→ **Task requirements**
Extract verbatim every line from the start of the records through the line containing "genus: Symplocos", with that line included.

→ **Entries supplied**

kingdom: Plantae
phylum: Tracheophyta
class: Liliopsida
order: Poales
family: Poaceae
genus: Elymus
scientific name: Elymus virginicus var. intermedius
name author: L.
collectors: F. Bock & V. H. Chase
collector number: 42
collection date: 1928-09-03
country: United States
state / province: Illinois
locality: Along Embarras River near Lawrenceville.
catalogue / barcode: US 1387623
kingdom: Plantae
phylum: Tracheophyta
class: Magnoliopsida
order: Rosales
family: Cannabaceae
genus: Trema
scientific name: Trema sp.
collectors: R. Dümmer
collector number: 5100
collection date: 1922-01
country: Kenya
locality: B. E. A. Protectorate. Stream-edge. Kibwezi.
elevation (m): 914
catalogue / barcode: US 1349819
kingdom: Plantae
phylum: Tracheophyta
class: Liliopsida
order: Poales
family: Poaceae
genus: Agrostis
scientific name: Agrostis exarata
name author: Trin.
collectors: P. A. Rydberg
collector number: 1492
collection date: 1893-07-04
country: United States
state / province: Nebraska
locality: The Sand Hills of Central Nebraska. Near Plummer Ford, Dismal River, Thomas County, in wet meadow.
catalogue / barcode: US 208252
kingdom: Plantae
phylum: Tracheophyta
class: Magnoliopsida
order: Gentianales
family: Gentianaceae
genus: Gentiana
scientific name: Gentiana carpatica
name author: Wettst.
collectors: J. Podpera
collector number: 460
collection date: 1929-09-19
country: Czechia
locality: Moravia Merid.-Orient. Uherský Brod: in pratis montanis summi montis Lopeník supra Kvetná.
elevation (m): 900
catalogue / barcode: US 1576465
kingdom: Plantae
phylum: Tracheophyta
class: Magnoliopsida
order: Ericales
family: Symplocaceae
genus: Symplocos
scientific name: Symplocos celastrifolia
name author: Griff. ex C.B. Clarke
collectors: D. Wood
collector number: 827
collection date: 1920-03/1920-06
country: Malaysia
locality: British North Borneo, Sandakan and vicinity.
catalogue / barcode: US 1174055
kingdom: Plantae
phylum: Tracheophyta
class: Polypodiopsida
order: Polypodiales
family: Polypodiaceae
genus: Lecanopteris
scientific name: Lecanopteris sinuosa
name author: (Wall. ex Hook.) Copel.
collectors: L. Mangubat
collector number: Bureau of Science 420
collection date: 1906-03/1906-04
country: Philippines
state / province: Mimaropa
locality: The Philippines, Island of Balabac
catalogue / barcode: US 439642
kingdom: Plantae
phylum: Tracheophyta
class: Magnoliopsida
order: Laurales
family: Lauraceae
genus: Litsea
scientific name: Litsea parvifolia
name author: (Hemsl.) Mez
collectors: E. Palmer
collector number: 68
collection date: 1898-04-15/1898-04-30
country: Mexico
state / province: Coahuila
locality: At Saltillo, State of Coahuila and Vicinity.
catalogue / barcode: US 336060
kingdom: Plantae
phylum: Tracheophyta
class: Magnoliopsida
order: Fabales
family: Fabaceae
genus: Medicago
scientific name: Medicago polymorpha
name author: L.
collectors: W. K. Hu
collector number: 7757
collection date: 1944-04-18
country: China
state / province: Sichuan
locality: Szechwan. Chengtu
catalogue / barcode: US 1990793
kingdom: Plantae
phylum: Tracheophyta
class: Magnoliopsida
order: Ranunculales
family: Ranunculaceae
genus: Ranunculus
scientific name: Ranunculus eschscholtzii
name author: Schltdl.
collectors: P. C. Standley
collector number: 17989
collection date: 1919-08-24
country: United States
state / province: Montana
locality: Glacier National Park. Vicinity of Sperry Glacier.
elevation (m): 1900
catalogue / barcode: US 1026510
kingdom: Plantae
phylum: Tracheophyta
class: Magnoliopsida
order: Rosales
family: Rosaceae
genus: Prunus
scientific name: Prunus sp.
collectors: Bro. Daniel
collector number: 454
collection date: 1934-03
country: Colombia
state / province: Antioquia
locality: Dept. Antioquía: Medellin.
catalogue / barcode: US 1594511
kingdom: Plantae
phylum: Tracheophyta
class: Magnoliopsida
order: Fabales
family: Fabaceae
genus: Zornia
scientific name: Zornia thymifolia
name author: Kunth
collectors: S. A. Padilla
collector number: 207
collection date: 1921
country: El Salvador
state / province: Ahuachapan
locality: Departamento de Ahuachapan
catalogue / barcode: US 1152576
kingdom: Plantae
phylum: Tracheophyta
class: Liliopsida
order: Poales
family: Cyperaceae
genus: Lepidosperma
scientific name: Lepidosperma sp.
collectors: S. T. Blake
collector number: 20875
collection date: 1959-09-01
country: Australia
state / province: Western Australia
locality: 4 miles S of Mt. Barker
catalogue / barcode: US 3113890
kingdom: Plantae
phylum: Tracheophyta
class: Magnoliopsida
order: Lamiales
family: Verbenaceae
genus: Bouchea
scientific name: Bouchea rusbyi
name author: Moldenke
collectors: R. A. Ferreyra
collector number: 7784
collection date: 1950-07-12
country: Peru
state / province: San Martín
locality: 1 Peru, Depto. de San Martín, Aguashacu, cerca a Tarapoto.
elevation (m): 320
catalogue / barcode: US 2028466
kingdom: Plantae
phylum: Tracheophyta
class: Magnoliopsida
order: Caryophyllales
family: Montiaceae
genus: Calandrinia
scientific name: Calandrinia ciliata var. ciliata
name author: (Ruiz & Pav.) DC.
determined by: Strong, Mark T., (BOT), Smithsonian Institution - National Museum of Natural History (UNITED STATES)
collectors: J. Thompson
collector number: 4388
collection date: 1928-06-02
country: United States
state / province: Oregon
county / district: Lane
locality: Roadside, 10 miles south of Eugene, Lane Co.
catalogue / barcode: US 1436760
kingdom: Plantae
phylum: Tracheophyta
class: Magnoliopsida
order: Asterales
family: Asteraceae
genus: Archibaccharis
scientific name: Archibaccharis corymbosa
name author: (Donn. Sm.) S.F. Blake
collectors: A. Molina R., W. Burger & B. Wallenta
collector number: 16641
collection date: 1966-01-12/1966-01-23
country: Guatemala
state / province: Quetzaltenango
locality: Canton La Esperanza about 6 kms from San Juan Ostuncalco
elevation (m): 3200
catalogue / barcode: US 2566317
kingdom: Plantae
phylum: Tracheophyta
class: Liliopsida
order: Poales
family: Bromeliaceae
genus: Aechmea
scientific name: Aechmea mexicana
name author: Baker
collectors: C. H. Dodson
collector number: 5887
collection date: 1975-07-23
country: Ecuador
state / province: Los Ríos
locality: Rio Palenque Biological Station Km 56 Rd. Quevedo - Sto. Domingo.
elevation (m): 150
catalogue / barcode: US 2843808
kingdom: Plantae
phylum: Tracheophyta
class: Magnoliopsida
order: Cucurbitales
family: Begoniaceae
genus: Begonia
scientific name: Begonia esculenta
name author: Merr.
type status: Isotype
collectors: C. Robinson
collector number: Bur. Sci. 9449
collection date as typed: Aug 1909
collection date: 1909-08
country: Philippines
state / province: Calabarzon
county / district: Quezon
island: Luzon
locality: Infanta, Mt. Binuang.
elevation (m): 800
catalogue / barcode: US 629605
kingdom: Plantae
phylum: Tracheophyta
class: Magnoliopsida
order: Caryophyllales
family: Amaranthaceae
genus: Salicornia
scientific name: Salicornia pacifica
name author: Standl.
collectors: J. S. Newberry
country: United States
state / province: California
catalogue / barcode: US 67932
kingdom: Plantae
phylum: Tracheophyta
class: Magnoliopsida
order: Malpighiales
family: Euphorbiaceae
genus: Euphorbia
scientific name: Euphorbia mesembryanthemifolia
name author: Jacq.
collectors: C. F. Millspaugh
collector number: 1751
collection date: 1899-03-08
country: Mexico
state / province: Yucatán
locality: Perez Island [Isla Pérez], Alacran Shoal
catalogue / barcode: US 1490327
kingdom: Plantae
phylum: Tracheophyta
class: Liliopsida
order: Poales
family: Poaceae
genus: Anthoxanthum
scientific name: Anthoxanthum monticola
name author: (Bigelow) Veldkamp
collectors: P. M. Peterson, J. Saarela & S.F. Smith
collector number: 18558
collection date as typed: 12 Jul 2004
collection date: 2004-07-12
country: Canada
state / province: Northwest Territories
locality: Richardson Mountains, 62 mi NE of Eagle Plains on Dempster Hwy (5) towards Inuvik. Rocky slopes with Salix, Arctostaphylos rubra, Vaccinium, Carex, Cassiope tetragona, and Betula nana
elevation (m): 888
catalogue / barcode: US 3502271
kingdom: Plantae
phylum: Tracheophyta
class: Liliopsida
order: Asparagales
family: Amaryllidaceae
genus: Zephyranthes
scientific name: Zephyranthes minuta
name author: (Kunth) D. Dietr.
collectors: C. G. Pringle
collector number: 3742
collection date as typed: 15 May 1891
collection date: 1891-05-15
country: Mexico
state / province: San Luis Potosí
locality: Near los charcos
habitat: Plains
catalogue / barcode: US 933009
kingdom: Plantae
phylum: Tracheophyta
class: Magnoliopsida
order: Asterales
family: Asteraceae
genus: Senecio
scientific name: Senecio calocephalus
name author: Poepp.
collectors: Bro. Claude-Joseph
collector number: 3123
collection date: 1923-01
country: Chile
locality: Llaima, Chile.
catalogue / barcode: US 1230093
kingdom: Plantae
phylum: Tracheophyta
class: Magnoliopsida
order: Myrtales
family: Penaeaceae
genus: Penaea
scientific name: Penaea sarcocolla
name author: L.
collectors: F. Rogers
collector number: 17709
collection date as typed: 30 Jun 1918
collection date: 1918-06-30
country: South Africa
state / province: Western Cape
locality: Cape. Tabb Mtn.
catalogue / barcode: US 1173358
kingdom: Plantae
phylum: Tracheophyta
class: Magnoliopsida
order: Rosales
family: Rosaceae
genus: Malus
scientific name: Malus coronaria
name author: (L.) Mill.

→ **Result for this task**
kingdom: Plantae
phylum: Tracheophyta
class: Liliopsida
order: Poales
family: Poaceae
genus: Elymus
scientific name: Elymus virginicus var. intermedius
name author: L.
collectors: F. Bock & V. H. Chase
collector number: 42
collection date: 1928-09-03
country: United States
state / province: Illinois
locality: Along Embarras River near Lawrenceville.
catalogue / barcode: US 1387623
kingdom: Plantae
phylum: Tracheophyta
class: Magnoliopsida
order: Rosales
family: Cannabaceae
genus: Trema
scientific name: Trema sp.
collectors: R. Dümmer
collector number: 5100
collection date: 1922-01
country: Kenya
locality: B. E. A. Protectorate. Stream-edge. Kibwezi.
elevation (m): 914
catalogue / barcode: US 1349819
kingdom: Plantae
phylum: Tracheophyta
class: Liliopsida
order: Poales
family: Poaceae
genus: Agrostis
scientific name: Agrostis exarata
name author: Trin.
collectors: P. A. Rydberg
collector number: 1492
collection date: 1893-07-04
country: United States
state / province: Nebraska
locality: The Sand Hills of Central Nebraska. Near Plummer Ford, Dismal River, Thomas County, in wet meadow.
catalogue / barcode: US 208252
kingdom: Plantae
phylum: Tracheophyta
class: Magnoliopsida
order: Gentianales
family: Gentianaceae
genus: Gentiana
scientific name: Gentiana carpatica
name author: Wettst.
collectors: J. Podpera
collector number: 460
collection date: 1929-09-19
country: Czechia
locality: Moravia Merid.-Orient. Uherský Brod: in pratis montanis summi montis Lopeník supra Kvetná.
elevation (m): 900
catalogue / barcode: US 1576465
kingdom: Plantae
phylum: Tracheophyta
class: Magnoliopsida
order: Ericales
family: Symplocaceae
genus: Symplocos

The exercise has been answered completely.